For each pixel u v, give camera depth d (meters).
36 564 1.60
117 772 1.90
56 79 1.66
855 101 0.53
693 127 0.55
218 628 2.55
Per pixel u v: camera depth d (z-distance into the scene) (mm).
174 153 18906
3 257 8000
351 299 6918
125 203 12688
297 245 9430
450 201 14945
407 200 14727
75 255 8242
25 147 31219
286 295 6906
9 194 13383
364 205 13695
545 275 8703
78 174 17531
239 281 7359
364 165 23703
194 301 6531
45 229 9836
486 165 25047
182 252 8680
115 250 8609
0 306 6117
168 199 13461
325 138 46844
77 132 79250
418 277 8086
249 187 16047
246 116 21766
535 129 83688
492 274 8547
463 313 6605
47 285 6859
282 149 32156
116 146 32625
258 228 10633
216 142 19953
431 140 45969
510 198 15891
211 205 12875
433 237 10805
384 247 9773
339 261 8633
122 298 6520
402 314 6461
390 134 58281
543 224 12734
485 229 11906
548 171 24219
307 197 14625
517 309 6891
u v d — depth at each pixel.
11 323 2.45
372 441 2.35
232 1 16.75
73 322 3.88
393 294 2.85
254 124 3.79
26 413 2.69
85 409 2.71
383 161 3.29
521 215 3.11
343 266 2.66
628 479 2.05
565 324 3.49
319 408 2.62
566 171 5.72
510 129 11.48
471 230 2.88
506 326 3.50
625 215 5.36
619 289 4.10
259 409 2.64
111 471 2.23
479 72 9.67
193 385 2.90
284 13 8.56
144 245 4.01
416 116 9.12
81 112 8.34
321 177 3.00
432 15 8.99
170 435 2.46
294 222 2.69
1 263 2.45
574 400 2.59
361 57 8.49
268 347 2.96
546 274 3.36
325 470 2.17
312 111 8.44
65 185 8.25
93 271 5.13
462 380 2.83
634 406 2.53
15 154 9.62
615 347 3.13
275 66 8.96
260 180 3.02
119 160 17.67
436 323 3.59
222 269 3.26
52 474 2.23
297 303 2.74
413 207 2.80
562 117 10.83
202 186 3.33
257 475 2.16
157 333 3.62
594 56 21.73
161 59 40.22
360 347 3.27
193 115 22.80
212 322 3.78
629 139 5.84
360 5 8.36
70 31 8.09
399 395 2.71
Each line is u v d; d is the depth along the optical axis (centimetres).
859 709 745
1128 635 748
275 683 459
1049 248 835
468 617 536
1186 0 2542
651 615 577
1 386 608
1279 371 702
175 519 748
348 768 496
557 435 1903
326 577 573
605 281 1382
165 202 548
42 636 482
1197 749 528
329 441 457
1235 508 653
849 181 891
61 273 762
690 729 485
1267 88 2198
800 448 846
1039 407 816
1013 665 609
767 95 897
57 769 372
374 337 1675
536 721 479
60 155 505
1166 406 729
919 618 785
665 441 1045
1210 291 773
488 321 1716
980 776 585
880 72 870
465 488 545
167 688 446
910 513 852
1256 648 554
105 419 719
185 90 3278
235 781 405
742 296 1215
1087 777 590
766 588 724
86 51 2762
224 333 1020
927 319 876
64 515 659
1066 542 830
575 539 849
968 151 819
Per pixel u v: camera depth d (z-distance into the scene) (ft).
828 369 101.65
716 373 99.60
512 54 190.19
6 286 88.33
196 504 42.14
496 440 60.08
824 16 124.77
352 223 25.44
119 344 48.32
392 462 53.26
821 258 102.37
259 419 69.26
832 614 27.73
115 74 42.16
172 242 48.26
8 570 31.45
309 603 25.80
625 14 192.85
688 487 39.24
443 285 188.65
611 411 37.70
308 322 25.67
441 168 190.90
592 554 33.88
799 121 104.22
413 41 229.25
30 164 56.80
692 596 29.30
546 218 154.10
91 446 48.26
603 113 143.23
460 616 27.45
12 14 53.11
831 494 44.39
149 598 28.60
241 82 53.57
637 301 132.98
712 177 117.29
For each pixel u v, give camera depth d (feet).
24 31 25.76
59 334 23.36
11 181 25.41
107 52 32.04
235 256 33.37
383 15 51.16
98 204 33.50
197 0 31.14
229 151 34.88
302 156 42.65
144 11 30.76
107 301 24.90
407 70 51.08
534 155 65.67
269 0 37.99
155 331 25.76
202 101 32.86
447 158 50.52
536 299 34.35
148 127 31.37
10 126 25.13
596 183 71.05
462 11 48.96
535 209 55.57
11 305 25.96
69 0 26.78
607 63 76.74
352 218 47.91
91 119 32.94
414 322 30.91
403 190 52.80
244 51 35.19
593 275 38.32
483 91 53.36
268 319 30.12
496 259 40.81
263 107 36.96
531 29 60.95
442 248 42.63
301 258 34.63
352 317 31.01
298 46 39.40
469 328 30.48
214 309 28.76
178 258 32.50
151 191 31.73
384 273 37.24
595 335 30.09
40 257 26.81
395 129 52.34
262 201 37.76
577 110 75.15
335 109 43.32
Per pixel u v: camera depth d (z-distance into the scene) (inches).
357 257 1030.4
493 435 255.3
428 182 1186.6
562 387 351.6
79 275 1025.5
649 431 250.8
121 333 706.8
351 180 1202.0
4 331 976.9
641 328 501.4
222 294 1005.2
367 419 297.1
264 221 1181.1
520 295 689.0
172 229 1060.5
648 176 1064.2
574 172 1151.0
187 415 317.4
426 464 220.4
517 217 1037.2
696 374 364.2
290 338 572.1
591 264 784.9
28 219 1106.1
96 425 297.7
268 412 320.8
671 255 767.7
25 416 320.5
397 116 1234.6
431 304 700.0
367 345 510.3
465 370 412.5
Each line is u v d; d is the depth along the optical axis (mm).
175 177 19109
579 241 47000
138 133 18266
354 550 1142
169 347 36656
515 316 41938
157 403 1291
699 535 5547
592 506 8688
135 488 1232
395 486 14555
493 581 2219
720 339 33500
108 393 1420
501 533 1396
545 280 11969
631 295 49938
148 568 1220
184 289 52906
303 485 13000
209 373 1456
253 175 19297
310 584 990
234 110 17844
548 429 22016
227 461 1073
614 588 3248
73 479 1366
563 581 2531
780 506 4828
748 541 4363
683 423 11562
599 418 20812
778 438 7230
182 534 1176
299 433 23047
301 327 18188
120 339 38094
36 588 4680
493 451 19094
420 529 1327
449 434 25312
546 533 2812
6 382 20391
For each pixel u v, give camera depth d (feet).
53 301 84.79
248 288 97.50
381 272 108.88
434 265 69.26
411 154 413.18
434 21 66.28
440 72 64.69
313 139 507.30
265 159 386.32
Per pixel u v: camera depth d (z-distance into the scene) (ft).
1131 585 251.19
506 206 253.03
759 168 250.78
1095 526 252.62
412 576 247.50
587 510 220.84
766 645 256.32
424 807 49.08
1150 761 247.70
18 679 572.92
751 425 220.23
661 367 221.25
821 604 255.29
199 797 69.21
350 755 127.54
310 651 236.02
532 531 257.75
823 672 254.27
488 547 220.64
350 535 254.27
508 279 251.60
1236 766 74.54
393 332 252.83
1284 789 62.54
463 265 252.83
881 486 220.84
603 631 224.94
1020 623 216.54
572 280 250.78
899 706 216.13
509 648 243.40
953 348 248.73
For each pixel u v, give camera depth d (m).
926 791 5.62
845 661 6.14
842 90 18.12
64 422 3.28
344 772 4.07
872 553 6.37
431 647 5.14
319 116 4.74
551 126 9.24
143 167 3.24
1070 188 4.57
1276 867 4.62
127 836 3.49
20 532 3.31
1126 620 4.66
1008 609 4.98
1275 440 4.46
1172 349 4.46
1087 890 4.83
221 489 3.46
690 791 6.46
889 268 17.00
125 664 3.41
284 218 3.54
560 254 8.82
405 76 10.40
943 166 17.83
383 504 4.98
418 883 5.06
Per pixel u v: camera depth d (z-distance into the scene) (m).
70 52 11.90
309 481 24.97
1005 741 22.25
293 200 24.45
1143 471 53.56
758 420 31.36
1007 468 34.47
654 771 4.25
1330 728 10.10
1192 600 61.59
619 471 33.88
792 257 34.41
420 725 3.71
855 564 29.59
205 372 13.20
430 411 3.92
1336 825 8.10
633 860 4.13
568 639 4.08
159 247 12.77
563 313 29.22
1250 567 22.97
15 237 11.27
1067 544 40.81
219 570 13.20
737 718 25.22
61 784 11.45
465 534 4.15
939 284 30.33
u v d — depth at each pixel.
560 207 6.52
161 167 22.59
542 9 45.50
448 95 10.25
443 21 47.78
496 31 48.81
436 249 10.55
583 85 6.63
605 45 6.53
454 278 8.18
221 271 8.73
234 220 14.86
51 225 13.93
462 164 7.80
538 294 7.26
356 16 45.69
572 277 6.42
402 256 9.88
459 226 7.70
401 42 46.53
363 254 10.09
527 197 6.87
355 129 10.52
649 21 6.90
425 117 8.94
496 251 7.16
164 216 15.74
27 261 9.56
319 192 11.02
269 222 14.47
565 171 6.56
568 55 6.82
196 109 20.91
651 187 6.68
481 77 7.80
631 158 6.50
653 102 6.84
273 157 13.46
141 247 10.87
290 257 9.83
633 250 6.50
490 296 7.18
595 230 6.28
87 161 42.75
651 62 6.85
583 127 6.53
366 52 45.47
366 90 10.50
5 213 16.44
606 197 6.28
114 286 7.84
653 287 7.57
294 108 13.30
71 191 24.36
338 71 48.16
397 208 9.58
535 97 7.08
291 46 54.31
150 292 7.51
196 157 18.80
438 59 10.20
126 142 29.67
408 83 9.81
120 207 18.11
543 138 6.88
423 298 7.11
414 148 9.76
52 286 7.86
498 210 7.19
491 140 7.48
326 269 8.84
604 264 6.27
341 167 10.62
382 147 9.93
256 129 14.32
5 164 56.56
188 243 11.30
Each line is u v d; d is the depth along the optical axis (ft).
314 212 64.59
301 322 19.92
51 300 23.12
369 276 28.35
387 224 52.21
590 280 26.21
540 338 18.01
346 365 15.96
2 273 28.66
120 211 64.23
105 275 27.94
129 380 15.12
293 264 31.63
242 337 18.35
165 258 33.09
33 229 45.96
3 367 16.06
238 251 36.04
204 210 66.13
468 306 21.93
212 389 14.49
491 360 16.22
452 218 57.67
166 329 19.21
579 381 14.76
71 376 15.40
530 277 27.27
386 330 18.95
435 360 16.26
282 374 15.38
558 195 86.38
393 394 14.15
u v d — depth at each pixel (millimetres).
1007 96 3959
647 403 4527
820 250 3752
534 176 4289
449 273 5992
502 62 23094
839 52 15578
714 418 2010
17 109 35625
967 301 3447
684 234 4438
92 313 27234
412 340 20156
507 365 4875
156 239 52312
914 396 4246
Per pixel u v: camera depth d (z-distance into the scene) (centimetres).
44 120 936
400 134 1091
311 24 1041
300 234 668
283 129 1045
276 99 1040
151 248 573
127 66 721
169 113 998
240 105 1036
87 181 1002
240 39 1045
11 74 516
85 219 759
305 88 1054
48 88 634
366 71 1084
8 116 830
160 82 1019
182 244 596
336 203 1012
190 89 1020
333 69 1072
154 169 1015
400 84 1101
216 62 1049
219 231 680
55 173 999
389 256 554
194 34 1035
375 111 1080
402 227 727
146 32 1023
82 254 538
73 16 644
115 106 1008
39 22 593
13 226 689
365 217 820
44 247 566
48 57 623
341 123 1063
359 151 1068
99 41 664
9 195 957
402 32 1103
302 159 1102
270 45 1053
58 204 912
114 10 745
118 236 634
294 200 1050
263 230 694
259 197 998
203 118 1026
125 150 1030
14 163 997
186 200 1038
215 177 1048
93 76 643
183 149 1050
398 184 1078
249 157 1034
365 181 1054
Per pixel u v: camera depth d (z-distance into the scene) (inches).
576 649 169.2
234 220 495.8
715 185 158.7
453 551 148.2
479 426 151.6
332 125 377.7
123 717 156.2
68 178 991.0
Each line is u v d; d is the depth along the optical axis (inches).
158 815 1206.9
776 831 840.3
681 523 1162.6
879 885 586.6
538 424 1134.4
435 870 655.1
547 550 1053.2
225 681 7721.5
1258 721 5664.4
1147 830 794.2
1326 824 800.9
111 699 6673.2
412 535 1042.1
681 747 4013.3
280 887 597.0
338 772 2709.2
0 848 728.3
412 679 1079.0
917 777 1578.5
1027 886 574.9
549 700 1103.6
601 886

=======

**Brief**. Would you print, exactly as written, every line above from the one holding "899 706 216.13" through the one holding "418 883 5.06", with both included and no other lines?

**Written solution**.
899 706 216.13
509 648 243.40
953 348 248.73
For each pixel u v, give camera depth d (m).
926 791 5.62
845 661 6.14
842 90 18.12
64 422 3.28
344 772 4.07
872 553 6.37
431 647 5.14
319 116 4.74
551 126 9.24
143 167 3.24
1070 188 4.57
1276 867 4.62
127 836 3.49
20 532 3.31
1126 620 4.66
1008 609 4.98
1275 440 4.46
1172 349 4.46
1087 890 4.83
221 489 3.46
690 791 6.46
889 268 17.00
125 664 3.41
284 218 3.54
560 254 8.82
405 76 10.40
943 166 17.83
383 504 4.98
418 883 5.06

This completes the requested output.